= California Southern Baptist Convention =

State religious convention

The California Southern Baptist Convention (CSBC) is the state convention of the Southern Baptist Convention in California. The CSBC controls and financially supports California Baptist University.

== Leadership ==
CSBC has an annual meeting with messengers from member churches around the state. Churches may only send messengers if they have given funds toward the Cooperative Program or the California Mission Offering within the last year. At this meeting, messengers elect nominated members of the Executive Board. This board oversees the work of CSBC throughout the year and elects the CSBC Executive Director, who leads the day-to-day operations.

CSBC Executive Directors include:
- R.W. Lackey (1940-1944)
- A.F. Crittendon (1945-1950)
- S.G. Posey (1951-1960)
- Grady Cothen (1961-1965)
- Robert D. Hughes (1966-1984)
- C.B. "Bill" Hogue (1985-1994)
- Fermin Whittaker (1995-2017)
- Bill Agee (2017-2022)
- Pete Ramirez (May 2022-present)

== Structure ==
The Business Services Team includes the Chief Financial Officer, Controller, Accountant, and Applications Data Specialist.
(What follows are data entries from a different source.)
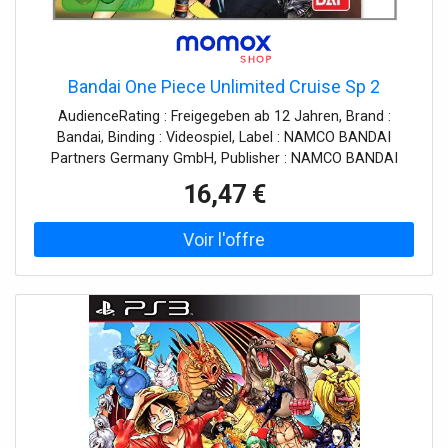
Bandai One Piece Unlimited Cruise Sp 2
AudienceRating : Freigegeben ab 12 Jahren, Brand :
Bandai, Binding : Videospiel, Label : NAMCO BANDAI
Partners Germany GmbH, Publisher : NAMCO BANDAI
Partners Germany GmbH, medium : Videospiel, 0 :
16,47 €
Nintendo 3DS, releaseDate : 2012-07-27, languages :
english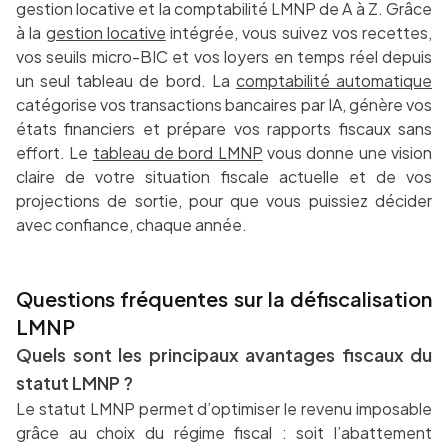
gestion locative et la comptabilité LMNP de A à Z. Grâce
à la
gestion locative
intégrée, vous suivez vos recettes,
vos seuils micro-BIC et vos loyers en temps réel depuis
un seul tableau de bord. La
comptabilité automatique
catégorise vos transactions bancaires par IA, génère vos
états financiers et prépare vos rapports fiscaux sans
effort. Le
tableau de bord LMNP
vous donne une vision
claire de votre situation fiscale actuelle et de vos
projections de sortie, pour que vous puissiez décider
avec confiance, chaque année.
Questions fréquentes sur la défiscalisation
LMNP
Quels sont les principaux avantages fiscaux du
statut LMNP ?
Le statut LMNP permet d’optimiser le revenu imposable
grâce au choix du régime fiscal : soit l’abattement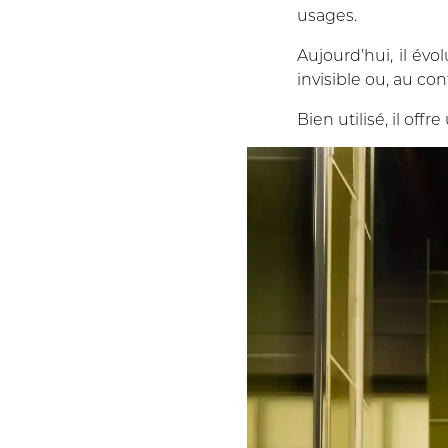
usages.
Aujourd’hui, il évo
invisible ou, au con
Bien utilisé, il off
The Church Matters Team provides tools and resources for local churches to stay healthy. They focus on church ministries, SBC partnerships, church revitalization, building repair grants, pastoral coaching, pastoral search, and legal matters such as bylaws, mergers, state compliance, insurance, and legacy plans.

The CSBC Communications Team keeps churches informed about ministry in the state and important updates in the convention. This includes the weekly email newsletter (This Week), the Great Commission Collective Podcast, news published on the website, and resources articles from denominational leaders.

Other teams include Evangelism, Missions, and Disaster Relief.

== Name ==
CSBC was founded in 1940 as the Southern Baptist General Convention of California. The convention changed its name to its current name in 1988. Several times in recent decades efforts to change the name of the convention to remove "Southern" have failed.